God’s ark

Out of the estimated four billion world population before the Great Flood completely covered the earth, only eight people survived --Noah and his wife, their three sons and their wives. From these eight came the little more than eight billion humanity today, after an estimated 4.3 millennia. It doesn’t take advanced mathematics to understand that we have much less time than we think to overpopulate the world to extinction. Maybe that’s why people are thinking of going to the moon or Mars.

It took until the early 1800s for the world population to reach one billion. But population growth is exponential, not linear, and now, we add a billion every 12-15 years, in spite of the global thrust to curb it. Population control may curb it a bit, but other factors tend to negate that, too. As a side note, even the current debate on legalizing divorce should weigh in this factor --the more divorces and remarriage, the higher the proclivity for childbearing, which will bring us nearer to overpopulating the earth.

While we always think of it and call it as Noah’s Ark, it was never his in the first place. Noah lived in an area that had no huge bodies of water, save for the Tigris and Euphrates rivers, and he probably lived upland, and would have no idea what a boat is, much less, building one. All the design and dimensions of the ark, to the very feet or meter, came from God --including the doors, windows, and rooms, number of decks and the material (gopher wood), and how to waterproof it (with pitch). God doesn’t leave us to fend for ourselves --when he asks us to do something, we should always remember he gives precise instructions. Or to trust him when he doesn’t, as he leads and guides us along the way. Noah simply obeyed, as he built the ark from God’s design and instructions.

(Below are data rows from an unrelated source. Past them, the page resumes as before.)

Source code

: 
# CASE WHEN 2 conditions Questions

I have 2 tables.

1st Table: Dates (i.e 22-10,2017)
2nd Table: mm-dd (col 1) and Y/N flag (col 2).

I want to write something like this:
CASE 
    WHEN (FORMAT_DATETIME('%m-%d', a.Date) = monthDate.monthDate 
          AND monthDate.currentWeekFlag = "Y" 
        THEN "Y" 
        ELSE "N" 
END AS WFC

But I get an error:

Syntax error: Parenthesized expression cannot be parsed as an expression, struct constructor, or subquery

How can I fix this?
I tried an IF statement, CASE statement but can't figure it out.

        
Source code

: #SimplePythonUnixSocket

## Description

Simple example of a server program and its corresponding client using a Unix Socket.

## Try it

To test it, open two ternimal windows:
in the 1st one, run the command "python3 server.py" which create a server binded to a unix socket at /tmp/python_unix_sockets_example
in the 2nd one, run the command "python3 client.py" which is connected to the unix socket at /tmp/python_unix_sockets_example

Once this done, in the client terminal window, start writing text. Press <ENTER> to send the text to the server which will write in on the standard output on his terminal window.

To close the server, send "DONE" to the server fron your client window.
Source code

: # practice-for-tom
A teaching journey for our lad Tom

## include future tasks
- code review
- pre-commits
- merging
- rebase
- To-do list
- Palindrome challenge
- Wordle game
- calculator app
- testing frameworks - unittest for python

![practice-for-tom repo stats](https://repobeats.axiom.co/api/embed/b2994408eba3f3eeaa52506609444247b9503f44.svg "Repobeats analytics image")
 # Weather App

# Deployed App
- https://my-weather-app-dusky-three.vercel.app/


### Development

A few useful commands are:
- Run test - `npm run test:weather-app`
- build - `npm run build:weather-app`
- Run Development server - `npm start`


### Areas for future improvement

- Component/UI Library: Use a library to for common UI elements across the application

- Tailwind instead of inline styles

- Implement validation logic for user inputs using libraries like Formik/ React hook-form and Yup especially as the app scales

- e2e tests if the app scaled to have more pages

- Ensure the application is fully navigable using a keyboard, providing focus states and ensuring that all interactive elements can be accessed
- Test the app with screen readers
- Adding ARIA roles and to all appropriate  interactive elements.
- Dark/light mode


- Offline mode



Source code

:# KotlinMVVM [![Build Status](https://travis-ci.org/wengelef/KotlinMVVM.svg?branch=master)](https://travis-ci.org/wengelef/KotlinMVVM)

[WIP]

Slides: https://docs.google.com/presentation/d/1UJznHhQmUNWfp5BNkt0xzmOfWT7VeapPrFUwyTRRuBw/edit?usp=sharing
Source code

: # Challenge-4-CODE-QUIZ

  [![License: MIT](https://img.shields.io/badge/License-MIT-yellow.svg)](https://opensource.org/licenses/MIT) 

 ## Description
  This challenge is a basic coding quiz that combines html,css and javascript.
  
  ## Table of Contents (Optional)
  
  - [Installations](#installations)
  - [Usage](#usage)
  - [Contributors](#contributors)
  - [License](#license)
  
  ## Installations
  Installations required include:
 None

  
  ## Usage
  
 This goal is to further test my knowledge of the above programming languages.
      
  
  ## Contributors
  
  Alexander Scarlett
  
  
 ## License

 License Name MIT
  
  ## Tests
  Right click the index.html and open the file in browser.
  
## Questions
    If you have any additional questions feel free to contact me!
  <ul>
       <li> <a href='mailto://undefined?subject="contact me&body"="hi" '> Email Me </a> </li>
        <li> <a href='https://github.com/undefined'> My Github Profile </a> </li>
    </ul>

And how did Noah bring all the animals? God’s instructions were, “… you shall bring two of every kind into the ark, to keep them alive with you; they shall be male and female.” (Genesis 6:19). One would wonder how ever Noah could do this feat! But no, in times when we sometimes think God’s instructions are impossible to do, we need to remember we simply still depend on him, too, and he will do the impossible. God will enable his instructions to be accomplished when we simply depend on him. In the case of Noah, this is what happened – all the living things, in pairs or in sevens, as God commanded, went inside the ark by themselves. As God commanded them. (Genesis 7:14-16).

God flooded the earth once, and all except those in his ark perished. God promised in Genesis 9:15 he will never flood the earth again and created the rainbow as a perpetual sign of this promise. But the next (and last) time he will cleanse the earth of sin and wrongdoing will be by fire. No man-made ark could ever protect us from that, only the ark who is Jesus Christ can. The question we may want to ask ourselves today is, “Am I already in the ark or not?”